■ TASK DIRECTIONS: Print the entries below word for word, leaving out the pictures.

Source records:
[Start of Attachment]
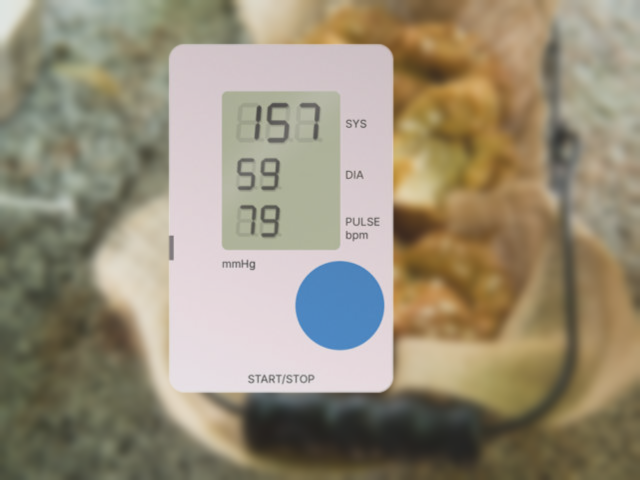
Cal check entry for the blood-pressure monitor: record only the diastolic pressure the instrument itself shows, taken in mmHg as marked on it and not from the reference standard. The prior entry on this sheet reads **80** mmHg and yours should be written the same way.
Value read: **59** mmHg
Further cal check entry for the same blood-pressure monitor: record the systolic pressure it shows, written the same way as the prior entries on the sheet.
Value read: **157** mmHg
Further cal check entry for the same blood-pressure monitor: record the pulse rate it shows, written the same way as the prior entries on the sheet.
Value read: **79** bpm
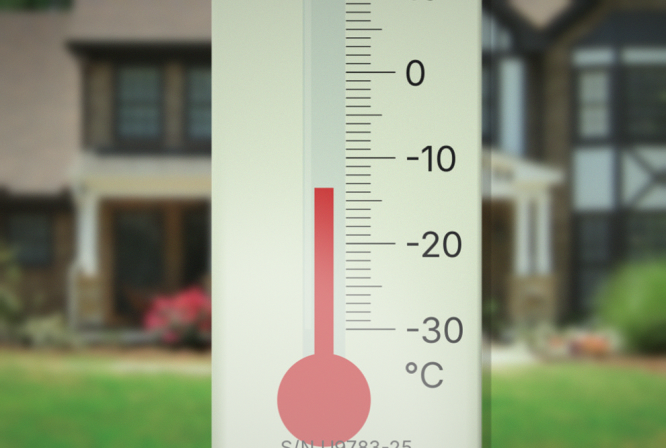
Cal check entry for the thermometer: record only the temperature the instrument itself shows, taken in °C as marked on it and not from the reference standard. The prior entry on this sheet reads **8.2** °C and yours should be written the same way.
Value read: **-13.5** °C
[End of Attachment]
■ EXERCISE OUTPUT:
Cal check entry for the blood-pressure monitor: record only the diastolic pressure the instrument itself shows, taken in mmHg as marked on it and not from the reference standard. The prior entry on this sheet reads **80** mmHg and yours should be written the same way.
Value read: **59** mmHg
Further cal check entry for the same blood-pressure monitor: record the systolic pressure it shows, written the same way as the prior entries on the sheet.
Value read: **157** mmHg
Further cal check entry for the same blood-pressure monitor: record the pulse rate it shows, written the same way as the prior entries on the sheet.
Value read: **79** bpm
Cal check entry for the thermometer: record only the temperature the instrument itself shows, taken in °C as marked on it and not from the reference standard. The prior entry on this sheet reads **8.2** °C and yours should be written the same way.
Value read: **-13.5** °C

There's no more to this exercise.